Most people are worried about their next meal and where they are going to stay today not about terrorists rights.
Please do not feed.
I assume you mean comment 25? Yeah I am with you there.
The Iraqis have given Blackwater (“hundreds” of them) seven days to get the hell out.
Yes.
Do Americans really know what others on the globe think of them? All this torture/terrist crap, has blackened both eyes. I don’t mean what the media reports on how the world thinks America changed for the better because of one election. I mean as a rule. And no it isn’t jealousy. The world sees America as the most dangerous regime hands down, and thinks most Americans are blood thirsty, greedy, users.
This generation of Americans will never live up to the Nuremberg standard
or any other, for that matter. The immediate post WWII world was not yet
the prosperous model of more recent time. They still remember the war and
the consequences of the mentality that planned and started it.
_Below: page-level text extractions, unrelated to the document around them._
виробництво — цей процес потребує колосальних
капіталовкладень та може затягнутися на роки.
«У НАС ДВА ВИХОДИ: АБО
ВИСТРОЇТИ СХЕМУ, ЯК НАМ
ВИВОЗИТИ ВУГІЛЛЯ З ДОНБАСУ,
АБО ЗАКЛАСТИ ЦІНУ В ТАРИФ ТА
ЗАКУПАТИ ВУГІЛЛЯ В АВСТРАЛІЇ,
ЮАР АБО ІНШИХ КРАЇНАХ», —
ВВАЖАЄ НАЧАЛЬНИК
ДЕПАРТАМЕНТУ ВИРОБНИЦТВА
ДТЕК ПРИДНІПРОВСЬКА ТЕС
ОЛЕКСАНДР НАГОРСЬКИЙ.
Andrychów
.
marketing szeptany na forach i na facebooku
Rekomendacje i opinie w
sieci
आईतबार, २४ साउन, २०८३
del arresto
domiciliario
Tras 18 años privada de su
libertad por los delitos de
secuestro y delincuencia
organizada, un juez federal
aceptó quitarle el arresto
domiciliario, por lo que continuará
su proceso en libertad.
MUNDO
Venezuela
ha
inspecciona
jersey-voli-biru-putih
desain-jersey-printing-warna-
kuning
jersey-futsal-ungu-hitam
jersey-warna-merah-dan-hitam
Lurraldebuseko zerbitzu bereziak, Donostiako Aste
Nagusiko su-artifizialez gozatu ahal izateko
Here there
is no historical memory, condemning us to live as children, imagining the
past and remembering the future… Reaganland, Homeland, call it anything
but what it is, an image.
A lot of democratic countries think US gives aid to military states that aid terrorists against democracies, case in point Pakistan.
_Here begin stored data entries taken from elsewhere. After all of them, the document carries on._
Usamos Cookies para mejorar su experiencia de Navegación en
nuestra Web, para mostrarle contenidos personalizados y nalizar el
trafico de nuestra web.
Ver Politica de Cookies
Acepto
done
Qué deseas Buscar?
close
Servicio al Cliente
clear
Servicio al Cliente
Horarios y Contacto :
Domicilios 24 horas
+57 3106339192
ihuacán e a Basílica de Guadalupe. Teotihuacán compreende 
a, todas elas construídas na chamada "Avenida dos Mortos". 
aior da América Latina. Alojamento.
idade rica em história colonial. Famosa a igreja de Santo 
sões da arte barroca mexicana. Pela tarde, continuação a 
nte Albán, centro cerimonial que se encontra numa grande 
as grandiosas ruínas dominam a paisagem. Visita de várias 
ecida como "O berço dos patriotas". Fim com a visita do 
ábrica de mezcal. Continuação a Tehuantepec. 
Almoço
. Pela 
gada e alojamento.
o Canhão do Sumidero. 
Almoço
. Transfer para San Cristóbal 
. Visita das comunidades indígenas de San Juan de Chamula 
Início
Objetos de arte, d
Thank God they still have the rule of law in Great Britain. We used to have it here in the U.S. I miss it greatly, and hope we’ll get it back some day.
Who precisely do the Brits blame for this cockup and what are they going to do about it?
Well, the British Government is trying not to be blamed. Mr Mohamed and six others are suing the Brits for thier complicity. That goes right tot he Blair government and Blair himself, ultimately. Which is not to say if they are successful it would be a criminal conviction. This is a civil suit.